Soooo… I may be a bad person. Maybe.
Here’s the back story:
A coworker of mine had a baby via surrogate around the same time as Chick. Not only were we due around the same time, our babies were both born premature. He and his husband have been trying to have a child for years (everything from adoption to 4 failed surrogate pregnancies) so I was really very happy when I learned they were expecting a child. If anyone knows the long, hard road to fertility, it’s me…
But this is where our stories diverge.
Said co-worker, “Pea” as he will be known from here on out, isn’t just a coworker, he is the head of my unit. Which means he makes bank. Upon learning that he and his husband were expecting, Pea sold his fancy loft in the city and moved to a multi-million dollar home in the ‘burbs. His husband stays at home with their daughter. They hire a babysitter once a week so they can have a date night. They also hired a night nanny when their child was teeny so that they could get a good night’s sleep.
“Reserving judgments is a matter of infinite hope.” -The Great Gatsby
Um… yeah. That’s not my life. There are times I feel a bit like Nick Caraway in The Great Gatsby. I can see the fancy, but I always return at the end of the day to my tiny cottage just next door to Pea’s metaphorical (and come to think of it, LITERAL) mansion.
Because our kids are close in age, Pea will occasionally ask me how Chick is doing. Specifically, if Chick is eating solids yet, rolling over, playing with sensory toys, etc. It wasn’t until recently I realized he is comparing his child to mine. It’s like Chick is a litmus test. On one hand, I get it… as new parents, you don’t know what is normal. On the other hand, I’m not entirely comfortable with the tone of some of these conversations.
And still I’ve managed to be mostly pleased for him. Sure, there are times where I just marvel at what having money can do. Yes, there are times when I wish I could provide X for Chick or Mr. O if only I made a kagillion dollars. But these times are mostly fleeting.
Recently, Pea and I were catching up over the proverbial water cooler when he drops the bomb. He and his husband are trying for another child. They found another surrogate and had just completed an FET. I was kinda gobsmacked. I can’t imagine having another child right now. Chick consumes so much of my time, even when I’m not with him. How on earth can they be starting on another child so soon? I will admit it– I got judgey. (On the inside. All on the inside, because I have the best polite poker face ever.)

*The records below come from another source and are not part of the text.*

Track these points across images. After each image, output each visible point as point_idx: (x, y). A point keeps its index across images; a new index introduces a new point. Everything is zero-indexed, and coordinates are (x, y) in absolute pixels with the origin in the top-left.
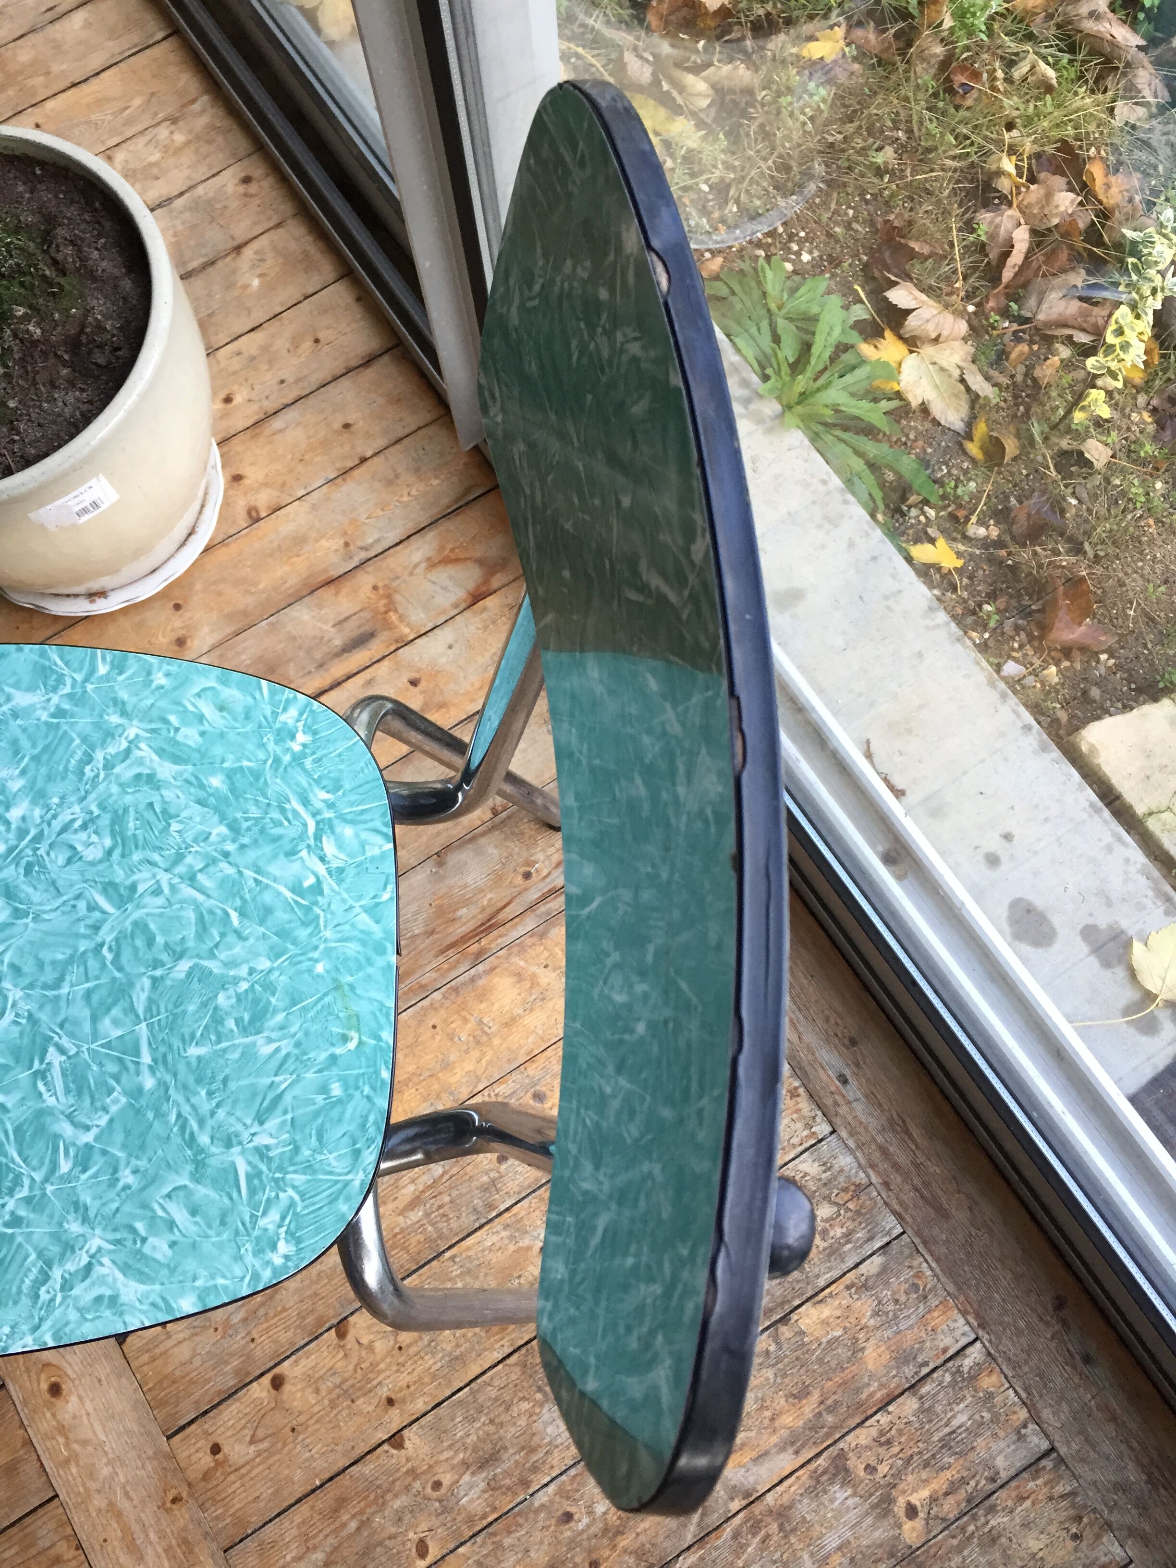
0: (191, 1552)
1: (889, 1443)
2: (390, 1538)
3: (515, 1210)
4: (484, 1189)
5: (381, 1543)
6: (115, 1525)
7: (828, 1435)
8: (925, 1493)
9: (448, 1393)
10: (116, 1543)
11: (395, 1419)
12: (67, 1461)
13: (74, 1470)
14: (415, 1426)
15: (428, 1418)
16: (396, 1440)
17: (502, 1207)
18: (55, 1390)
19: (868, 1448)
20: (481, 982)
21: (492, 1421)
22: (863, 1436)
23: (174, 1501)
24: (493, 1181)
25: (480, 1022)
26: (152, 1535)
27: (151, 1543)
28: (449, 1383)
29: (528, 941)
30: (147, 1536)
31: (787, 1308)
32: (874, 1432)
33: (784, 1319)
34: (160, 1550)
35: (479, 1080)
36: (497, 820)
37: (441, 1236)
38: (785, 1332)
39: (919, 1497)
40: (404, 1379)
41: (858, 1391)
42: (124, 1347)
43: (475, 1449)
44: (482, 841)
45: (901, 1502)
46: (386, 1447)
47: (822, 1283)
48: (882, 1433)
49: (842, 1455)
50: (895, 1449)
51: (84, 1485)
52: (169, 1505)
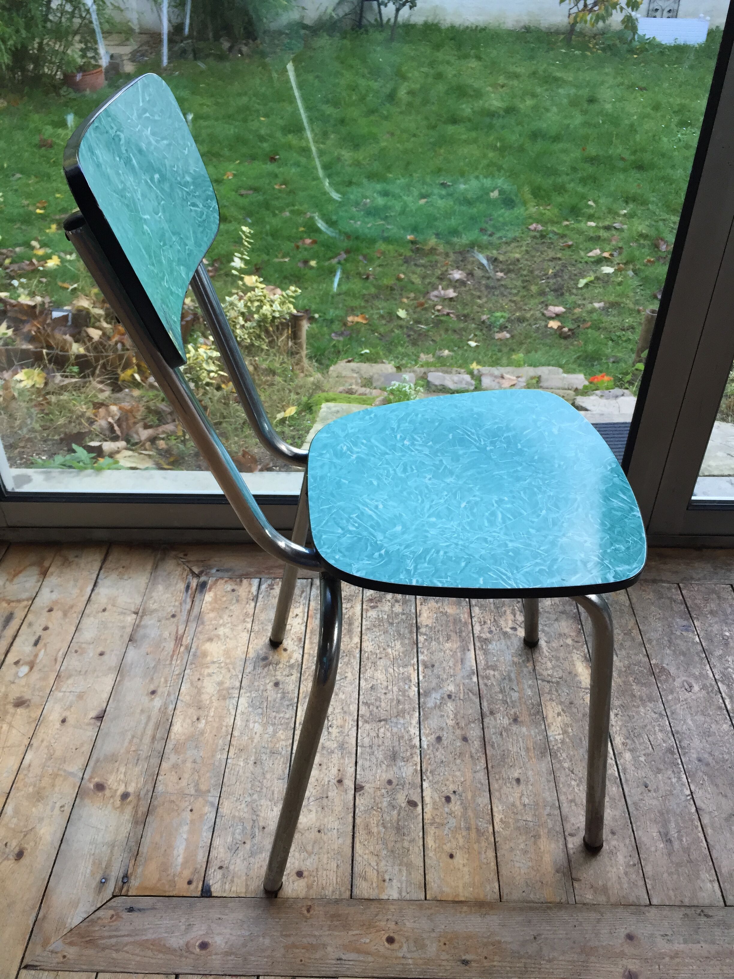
0: (339, 916)
1: (485, 622)
2: (399, 815)
3: (301, 691)
4: (283, 698)
5: (399, 820)
6: (298, 951)
7: (469, 638)
8: (510, 622)
9: (354, 756)
10: (307, 955)
11: (349, 783)
12: (245, 959)
13: (253, 958)
14: (358, 777)
15: (358, 769)
16: (358, 788)
17: (296, 695)
18: (204, 946)
19: (482, 629)
20: (198, 653)
21: (379, 746)
22: (477, 628)
23: (308, 911)
24: (283, 693)
25: (214, 662)
26: (317, 933)
27: (321, 936)
28: (350, 753)
29: (199, 629)
30: (315, 936)
31: (414, 625)
32: (478, 624)
33: (418, 628)
34: (327, 933)
35: (237, 676)
36: (140, 614)
37: (287, 724)
38: (423, 630)
39: (510, 624)
40: (334, 771)
41: (460, 621)
42: (214, 894)
43: (385, 758)
44: (143, 623)
45: (508, 630)
46: (357, 795)
47: (414, 611)
48: (480, 622)
49: (479, 637)
50: (489, 622)
51: (265, 957)
52: (308, 915)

I’m not really happy with my reaction to this. It’s complicated. I’m about to be completely honest here in an effort to get to the bottom of this… *gulp*
First, is it because they are wealthy? Not only can they afford to buy a fancy house, have a parent stay at home, hire a night nurse, and all the rest, they can afford another surrogate. Mr. O and I are just making it work with the cost of daycare, diapers, etc., while still meeting all our financial obligations. A second baby right now would make my bank account implode.
Second, is it because they are men? Even if I wanted to, I couldn’t start on child #2 right now because my body is still recovering. (It takes between a year and 18 months to fully recover from pregnancy and childbirth.) Not to mention that I’m still supporting Chick through breastfeeding. Because neither of them is carrying the physical burden of this child, they can bounce into baby #2 much easier than I could.
Third, is it because they are having a baby at all? As so many of you know first hand, there is a part of me that will be infertile forever. Birth announcements still sting a little, even though I have a baby of my own. I see pregnant women and I cringe (all on the inside.) Infertility is a wound that doesn’t heal, never fully.
Or four… is it a big ol’ sauce of all three?
In all of this is the lingering question of why another person’s happiness has to reflect on my own. I don’t think I’m alone in this– keeping up with and feeling insecure about the Joneses is as American as apple pie. I do wish I were better at keep that nagging need for comparison at bay.